Some of the more important aspects of on-page optimization for as long as SEO have been a thing are title tags, meta descriptions and alt text. In terms of SEO, title tags matter – but it can also positively or negatively impact your CTR.
What are title tags?
Time for a breakdown. The HTML title element (otherwise known as a title tag) is one of the most important components of a web page when considering search engine rankings. These “tags” are written to describe the content on the pages they are titles for, and the search engines (sometimes, but not always) use them in the search results like so:
It is best practice to include the primary keyword you wish to rank for as well as your brand name. In this example you can see “Roast a Turkey” prominently in the title tag along with Butterball’s brand name.
When it comes to the length of your SEO optimized title tag, keeping it between 50 – 60 characters is best, because Google truncates titles that exceed their 600 pixel (or roughly 50-60 character) containers.
In the early days of the web, the best way to rank well was to jam as many keywords as you could into the title tag. And while this achieved great rankings, a title tag like “Best mashed potatoes, how to mash potatoes, mash potatoes” was/is abysmal from a user-experience perspective.
So, now we focus on creating super enticing title tags that also include keywords. It gives the search engines what they want and attracts the user’s attention as well; a win-win.
A real world example
A client of ours was interested in increasing the CTR of a particular blog post that was rising in the rankings, but simultaneously experiencing abysmal CTRs. The keyword they were ranking for on page 1 was highly competitive with a MSV of 14,800 and competitive results from quality domains with strong Domain Authority (DA) over 80 and 90. These high quality sites exude trust signals to users who are familiar with them, making it difficult for other sites to move up based on their strong DA’s and CTRs.

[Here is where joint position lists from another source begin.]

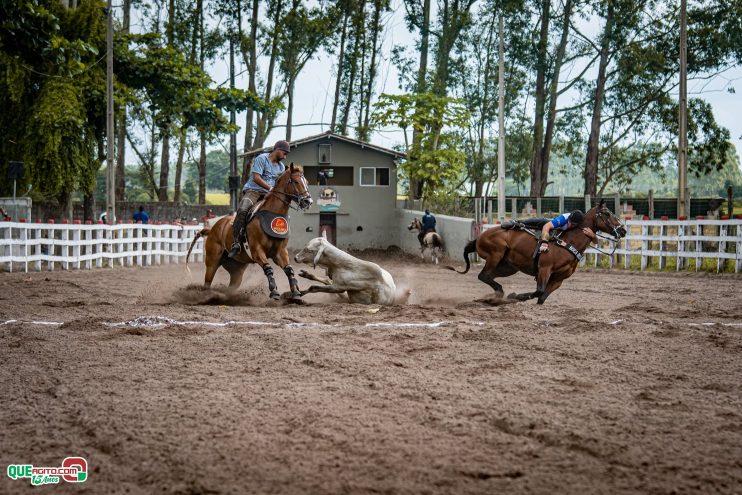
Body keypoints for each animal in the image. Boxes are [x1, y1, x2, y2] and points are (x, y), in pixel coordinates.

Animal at [189, 165, 314, 300]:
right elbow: (268, 268)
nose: (308, 201)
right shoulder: (257, 251)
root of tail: (213, 228)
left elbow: (289, 269)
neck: (272, 214)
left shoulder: (280, 251)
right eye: (295, 181)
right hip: (212, 261)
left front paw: (295, 292)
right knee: (207, 283)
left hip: (237, 270)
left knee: (231, 286)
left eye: (307, 182)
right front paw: (274, 292)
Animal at [448, 200, 628, 304]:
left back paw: (495, 296)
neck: (569, 242)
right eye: (606, 213)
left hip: (508, 267)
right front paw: (515, 296)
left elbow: (541, 297)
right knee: (483, 275)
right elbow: (539, 291)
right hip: (495, 255)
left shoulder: (558, 280)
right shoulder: (544, 269)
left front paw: (517, 296)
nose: (623, 230)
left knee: (488, 277)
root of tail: (480, 237)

Not only that, but Page 1 of the SERPs was cluttered with an answer box snippet and the “People Also Ask” accordion feature, drawing attention away from the results lower on the page.
Answer box snippet example:
“People also ask” accordion reature example:
So, after some digging we made the following suggestions:
Recommendation 1: With click-through improvement in mind, we suggested that the client adjust the title tag for the post – creating a more engaging snippet within the search results.
Recommendation 2: We also recommended a small meta description change to move the focus of the description to the first few words rather than the end, which could help pull people in more quickly and avoid truncation.
Results of how a good title tag increased CTR for our client
In the two weeks after our title and meta description changes were implemented, the following was achieved:
- CTR for that post more than doubled: from 0.9% to 2.05%
- The post became the 6th most visited on their blog. It had never cracked the top 10 before these adjustments.
- Downloads of the content on the updated page became the 2nd most downloaded content on the site.
The updated post became an organic visit and download (their primary goal) powerhouse. Even though the ranking did not change in the short term, the CTR most definitely did.
Just like a juicy turkey, a juicy enticing title tags can really draw a crowd in. So don’t overlook it as you work to grow your organic traffic!